> **What to work on**
Starting at the top line, return each entry word for word.

Transcribed page contents:
= = = =

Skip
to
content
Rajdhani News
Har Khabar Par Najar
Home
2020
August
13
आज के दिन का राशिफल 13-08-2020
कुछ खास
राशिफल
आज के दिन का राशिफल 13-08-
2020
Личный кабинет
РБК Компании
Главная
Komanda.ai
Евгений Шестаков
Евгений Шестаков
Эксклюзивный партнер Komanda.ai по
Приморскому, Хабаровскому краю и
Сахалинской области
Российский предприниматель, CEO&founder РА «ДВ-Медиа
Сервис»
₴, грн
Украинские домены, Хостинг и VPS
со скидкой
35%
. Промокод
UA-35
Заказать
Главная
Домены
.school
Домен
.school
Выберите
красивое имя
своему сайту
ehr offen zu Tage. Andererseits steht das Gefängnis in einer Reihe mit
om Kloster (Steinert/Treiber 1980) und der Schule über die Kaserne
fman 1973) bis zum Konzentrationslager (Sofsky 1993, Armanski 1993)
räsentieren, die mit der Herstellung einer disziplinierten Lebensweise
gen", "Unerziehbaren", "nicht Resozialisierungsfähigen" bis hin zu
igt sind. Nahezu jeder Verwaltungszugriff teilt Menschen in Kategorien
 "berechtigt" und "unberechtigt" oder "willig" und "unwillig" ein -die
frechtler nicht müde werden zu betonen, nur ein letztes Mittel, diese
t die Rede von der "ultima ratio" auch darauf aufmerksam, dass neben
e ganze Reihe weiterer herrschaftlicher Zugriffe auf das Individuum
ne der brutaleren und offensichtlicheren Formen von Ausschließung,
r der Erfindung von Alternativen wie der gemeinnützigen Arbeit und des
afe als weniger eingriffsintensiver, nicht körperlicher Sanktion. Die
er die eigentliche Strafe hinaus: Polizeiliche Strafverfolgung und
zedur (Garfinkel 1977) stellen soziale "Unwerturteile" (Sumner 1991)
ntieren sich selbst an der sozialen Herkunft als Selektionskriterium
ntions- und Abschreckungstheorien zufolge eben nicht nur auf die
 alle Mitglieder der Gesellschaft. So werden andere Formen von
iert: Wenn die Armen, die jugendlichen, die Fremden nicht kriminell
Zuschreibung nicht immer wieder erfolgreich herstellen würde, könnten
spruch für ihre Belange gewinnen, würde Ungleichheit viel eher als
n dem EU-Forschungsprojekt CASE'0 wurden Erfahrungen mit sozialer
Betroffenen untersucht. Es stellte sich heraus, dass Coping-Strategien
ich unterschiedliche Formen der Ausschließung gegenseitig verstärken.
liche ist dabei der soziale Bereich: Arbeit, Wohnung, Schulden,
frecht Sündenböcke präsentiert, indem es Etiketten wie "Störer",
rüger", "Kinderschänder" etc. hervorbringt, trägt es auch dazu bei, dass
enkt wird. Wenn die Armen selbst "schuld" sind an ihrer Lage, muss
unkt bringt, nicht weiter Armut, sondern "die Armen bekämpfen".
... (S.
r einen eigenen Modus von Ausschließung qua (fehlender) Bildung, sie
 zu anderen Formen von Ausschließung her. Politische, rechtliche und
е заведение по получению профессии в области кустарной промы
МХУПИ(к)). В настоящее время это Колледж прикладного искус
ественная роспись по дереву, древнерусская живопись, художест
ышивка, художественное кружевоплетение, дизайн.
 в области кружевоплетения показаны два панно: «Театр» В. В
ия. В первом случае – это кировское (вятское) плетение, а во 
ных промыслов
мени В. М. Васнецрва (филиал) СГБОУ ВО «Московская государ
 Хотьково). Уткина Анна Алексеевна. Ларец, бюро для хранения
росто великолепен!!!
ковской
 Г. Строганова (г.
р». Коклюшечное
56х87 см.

= = = =

> **Exercise result**
Skip
to
content
Rajdhani News
Har Khabar Par Najar
Home
2020
August
13
आज के दिन का राशिफल 13-08-2020
कुछ खास
राशिफल
आज के दिन का राशिफल 13-08-
2020
Личный кабинет
РБК Компании
Главная
Komanda.ai
Евгений Шестаков
Евгений Шестаков
Эксклюзивный партнер Komanda.ai по
Приморскому, Хабаровскому краю и
Сахалинской области
Российский предприниматель, CEO&founder РА «ДВ-Медиа
Сервис»
₴, грн
Украинские домены, Хостинг и VPS
со скидкой
35%
. Промокод
UA-35
Заказать
Главная
Домены
.school
Домен
.school
Выберите
красивое имя
своему сайту
ehr offen zu Tage. Andererseits steht das Gefängnis in einer Reihe mit
om Kloster (Steinert/Treiber 1980) und der Schule über die Kaserne
fman 1973) bis zum Konzentrationslager (Sofsky 1993, Armanski 1993)
räsentieren, die mit der Herstellung einer disziplinierten Lebensweise
gen", "Unerziehbaren", "nicht Resozialisierungsfähigen" bis hin zu
igt sind. Nahezu jeder Verwaltungszugriff teilt Menschen in Kategorien
 "berechtigt" und "unberechtigt" oder "willig" und "unwillig" ein -die
frechtler nicht müde werden zu betonen, nur ein letztes Mittel, diese
t die Rede von der "ultima ratio" auch darauf aufmerksam, dass neben
e ganze Reihe weiterer herrschaftlicher Zugriffe auf das Individuum
ne der brutaleren und offensichtlicheren Formen von Ausschließung,
r der Erfindung von Alternativen wie der gemeinnützigen Arbeit und des
afe als weniger eingriffsintensiver, nicht körperlicher Sanktion. Die
er die eigentliche Strafe hinaus: Polizeiliche Strafverfolgung und
zedur (Garfinkel 1977) stellen soziale "Unwerturteile" (Sumner 1991)
ntieren sich selbst an der sozialen Herkunft als Selektionskriterium
ntions- und Abschreckungstheorien zufolge eben nicht nur auf die
 alle Mitglieder der Gesellschaft. So werden andere Formen von
iert: Wenn die Armen, die jugendlichen, die Fremden nicht kriminell
Zuschreibung nicht immer wieder erfolgreich herstellen würde, könnten
spruch für ihre Belange gewinnen, würde Ungleichheit viel eher als
n dem EU-Forschungsprojekt CASE'0 wurden Erfahrungen mit sozialer
Betroffenen untersucht. Es stellte sich heraus, dass Coping-Strategien
ich unterschiedliche Formen der Ausschließung gegenseitig verstärken.
liche ist dabei der soziale Bereich: Arbeit, Wohnung, Schulden,
frecht Sündenböcke präsentiert, indem es Etiketten wie "Störer",
rüger", "Kinderschänder" etc. hervorbringt, trägt es auch dazu bei, dass
enkt wird. Wenn die Armen selbst "schuld" sind an ihrer Lage, muss
unkt bringt, nicht weiter Armut, sondern "die Armen bekämpfen".
... (S.
r einen eigenen Modus von Ausschließung qua (fehlender) Bildung, sie
 zu anderen Formen von Ausschließung her. Politische, rechtliche und
е заведение по получению профессии в области кустарной промы
МХУПИ(к)). В настоящее время это Колледж прикладного искус
ественная роспись по дереву, древнерусская живопись, художест
ышивка, художественное кружевоплетение, дизайн.
 в области кружевоплетения показаны два панно: «Театр» В. В
ия. В первом случае – это кировское (вятское) плетение, а во 
ных промыслов
мени В. М. Васнецрва (филиал) СГБОУ ВО «Московская государ
 Хотьково). Уткина Анна Алексеевна. Ларец, бюро для хранения
росто великолепен!!!
ковской
 Г. Строганова (г.
р». Коклюшечное
56х87 см.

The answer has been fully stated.